Sheba almost didn't notice Mrs. Crowley at first. The way she sat motionless in a high-backed leather armchair, covered from head to foot with layers of black cloth, made her look like a shrouded statue. The only clue that she wasn't were the white tips of her fingers, which gently twitched on the chair arms as she observed the people standing before her.

One was the painted man. His broad shoulders stretched out the fabric of his coat, and without his hat his locks spilled down his back like greasy rats' tails.

The other figure was the man with the mad, white hair. He wore an old, stained frock coat, and was clearly quite excited about something. He was waving his arms and gesticulating madly.

She was now close enough to pick up their scents. The painted man's spice-and-oil aroma was more like some type of incense, she thought. The other was ripe with some kind of chemical mix. Medical, perhaps. But not the good kind. There was a hint of something noxious beneath: rotten meat, dead things. Both odors set Sheba's hackles on edge. She felt an almost overwhelming urge to turn and run back down the stairs, but somehow she fought it.
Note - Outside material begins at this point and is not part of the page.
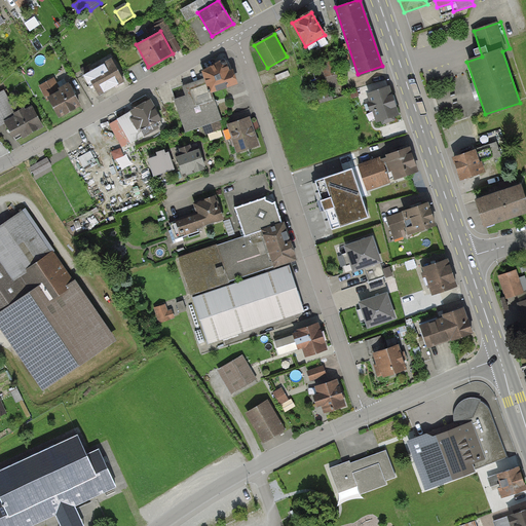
[(98,96),(124,81),(112,60),(85,74),(98,96)]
She had to stay and hear what they were saying.

“Are you sure you will be able to get it?” the small man was asking. “They have it very well guarded.”
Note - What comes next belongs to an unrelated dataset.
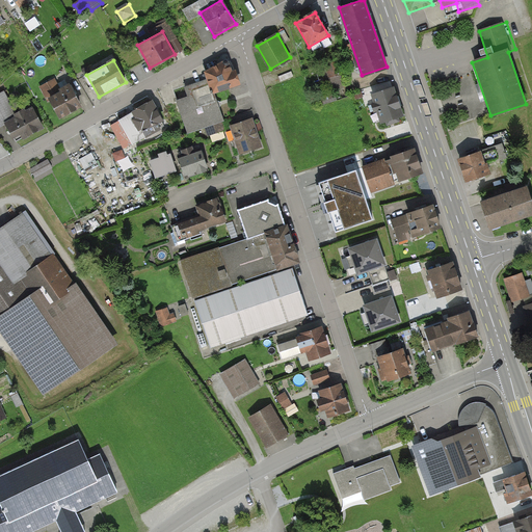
[(240,82),(234,65),(225,69),(223,61),(204,69),(208,79),(185,87),(188,96),(177,101),(189,134),(224,121),(213,92),(240,82)]
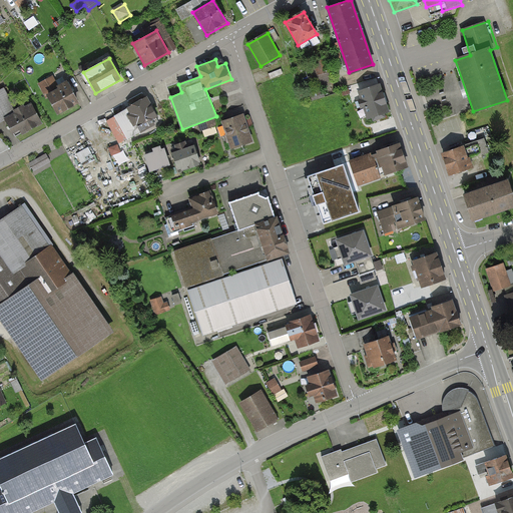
[(57,115),(78,103),(66,81),(59,84),(53,75),(39,83),(57,115)]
“You just worry about your part,” came the lisping voice of Mrs. Crowley. “Leave the rest to me.”

“Yes, but without it, I will not be able to make it work —”

“Doctor.” Mrs. Crowley leant forward in her chair. She sounded as though her patience was wearing thin. “I have assured you that I will be able to obtain it.”

Sheba frowned at the keyhole.
So the man was a medical doctor. But what was “it”? What were they after?

“Now, about the children . . .”

Sheba's heart began to beat so loudly, she thought they would be able to hear it on the other side of the door. She had to focus on calming herself so she could pay proper attention again.

“One more should be sufficient,” the doctor was saying. “If only that last boy hadn't managed to escape.”